Airport police enforce vaxx delivery protocol

(Photo courtesy of Iloilo Airport Police Station)

By Joseph B.A. Marzan

 

The chief of Iloilo Airport’s police forces addressed concerns on Friday about longer disembarkation times in commercial flights which also carry coronavirus disease 2019 (COVID-19) vaccines in its cargo.

The Iloilo International Airport in Cabatuan, Iloilo is only one of two vaccine transit hubs in the region, the other being the Bacolod-Silay Airport in Silay City, Negros Occidental.

The first batch of COVID-19 vaccines in Iloilo arrived on Mar. 5 aboard Philippine Airlines commercial flight PR 2141 from Manila.

Upon arrival, passengers were not allowed to disembark until after the vaccines were loaded on to a refrigerated truck commissioned by the Office of Civil Defense-Region 6 (OCD-6), to be stored at the facilities of the Department of Health-Western Visayas Center for Health Development (DOH-WV CHD) in Iloilo City.

Iloilo Airport Police Station chief Major Ismael Gandarosa told Daily Guardian on Air on Friday that the Iloilo Airport headed by Airport Manager Manuela Palma formed a Technical Working Group (TWG) with subject matter experts from the airport’s safety and security clusters.

Gandarosa said that the TWG crafted interim guidelines for the handling of vaccines and other special cargo at the airport, absent uniform guidelines from the central office of the Civil Aviation Authority of the Philippines (CAAP).

The CAAP operates and manages the Iloilo International Airport, among other domestic and international airports in other areas in the country.

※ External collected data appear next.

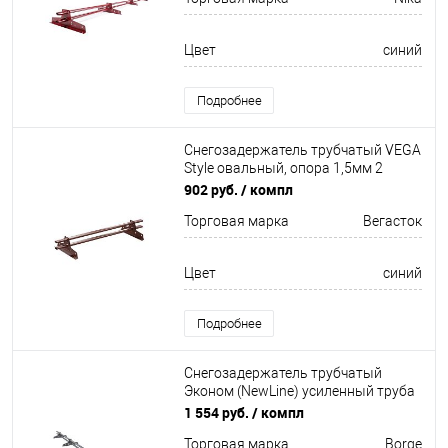
Цвет
синий
Подробнее
Снегозадержатель трубчатый VEGA
Style овальный, опора 1,5мм 2
кронштейна Оцинков+порошковый
902 руб.
/ компл
окрас 1000мм Вегасток
Торговая марка
Вегасток
Цвет
синий
Подробнее
Снегозадержатель трубчатый
Эконом (NewLine) усиленный труба
овал 20х40мм 4 кронштейна
1 554 руб.
/ компл
Неоцинков+порошковый окрас
Торговая марка
Borge
3000мм Borge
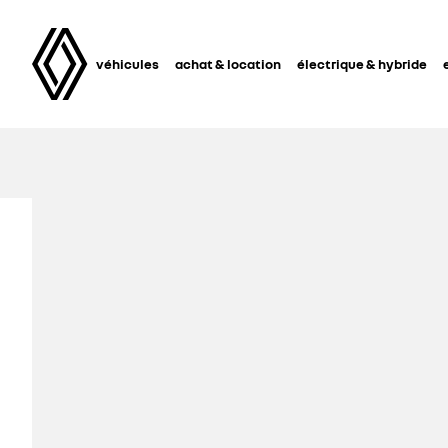
véhicules
achat & location
électrique & hybride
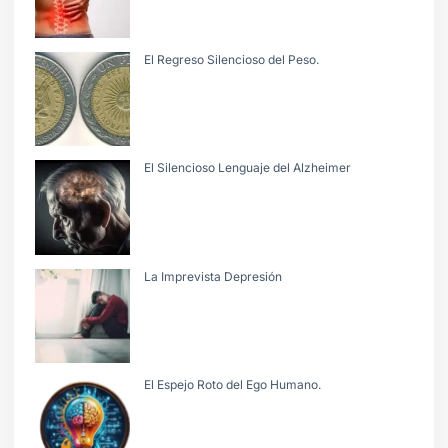
El Regreso Silencioso del Peso.
El Silencioso Lenguaje del Alzheimer
La Imprevista Depresión
El Espejo Roto del Ego Humano.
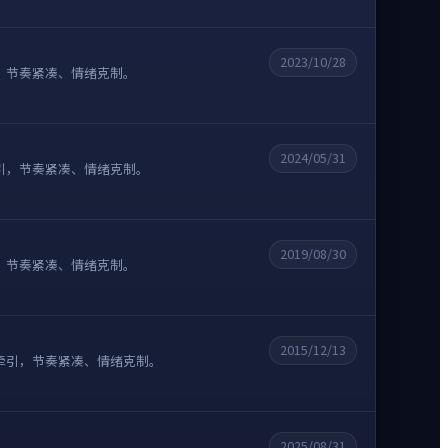
2023/10/28
，节奏紧凑、情绪克制。
2024/05/31
引，节奏紧凑、情绪克制。
2019/08/30
，节奏紧凑、情绪克制。
2015/12/13
牵引，节奏紧凑、情绪克制。
2025/08/31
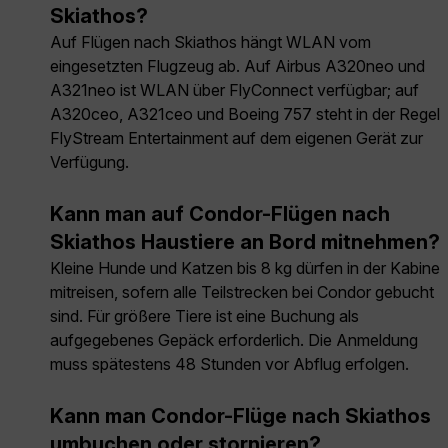
Skiathos?
Auf Flügen nach Skiathos hängt WLAN vom
eingesetzten Flugzeug ab. Auf Airbus A320neo und
A321neo ist WLAN über FlyConnect verfügbar; auf
A320ceo, A321ceo und Boeing 757 steht in der Regel
FlyStream Entertainment auf dem eigenen Gerät zur
Verfügung.
Kann man auf Condor-Flügen nach
Skiathos Haustiere an Bord mitnehmen?
Kleine Hunde und Katzen bis 8 kg dürfen in der Kabine
mitreisen, sofern alle Teilstrecken bei Condor gebucht
sind. Für größere Tiere ist eine Buchung als
aufgegebenes Gepäck erforderlich. Die Anmeldung
muss spätestens 48 Stunden vor Abflug erfolgen.
Kann man Condor-Flüge nach Skiathos
umbuchen oder stornieren?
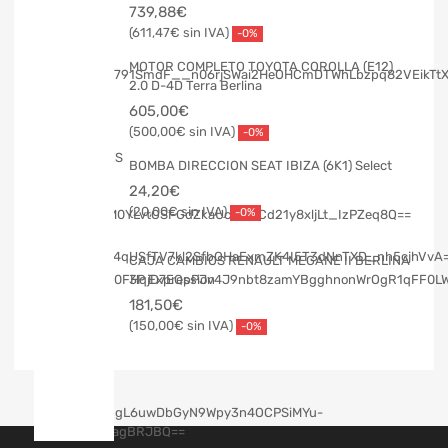
739,88
€
611,47
€
-0%
MOTOR COMPLETO TOYOTA COROLLA (E12)
2.0 D-4D Terra Berlina
605,00
€
500,00
€
-0%
BOMBA DIRECCION SEAT IBIZA (6K1) Select
24,20
€
20,00
€
-0%
CAJA CAMBIOS RENAULT MEGANE II BERLINA
3P Expression
181,50
€
150,00
€
-0%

Under the interim guidelines, and aside from the aforementioned rule on disembarkation, vehicular traffic within the airport complex is stopped for 5 minutes to allow the DOH and OCD vaccine convoys to transit out of the airport smoothly.

He added that the guidelines were made based on their assessment of their experience during the first arrival of the COVID-19 vaccines.

“We noticed during the first arrival of the vaccines in our facility that there were requirements in transporting the vaccines that were not addressed in our existing protocol,” Gandarosa said.

According to Gandarosa, the reason why vaccines arriving in Iloilo were transported only via Philippine Airlines was because their personnel and crew were trained in handling them.

 

TRAVELLING PUBLIC

As to commercial arrivals to the airport amid the pandemic, Gandarosa stated that they were “going back to normal”, compared to when flights were halted at the beginning of lockdowns.

There are still flights to Manila on a daily basis despite the pandemic, and sweeper flights carrying returning overseas Filipinos and locally-stranded individuals are still operating as well.

He also said that there have been confirmed COVID-19 cases among personnel at the airport, including the airport police, which he described as “inevitable”, but all of the close contacts had tested negative, which he attributed to their observation of minimum public heath standards.

“From our experience at the Iloilo Airport, there have been colleagues who have tested positive. It is part of our job, and we cannot avoid that we may get positive too. However, based on our experience, we are happy that our observation of minimum health standards has been effective.”

He advised the public who were travelling out of Iloilo to download the Department of Transportation’s Traze contact-tracing application on their smartphones.

“To our air travelling public, before you enter the airport, please download the Traze app, that is the app of the DOTr. At all our airports, we have a QR code, which you can only scan if you have the app,” he said.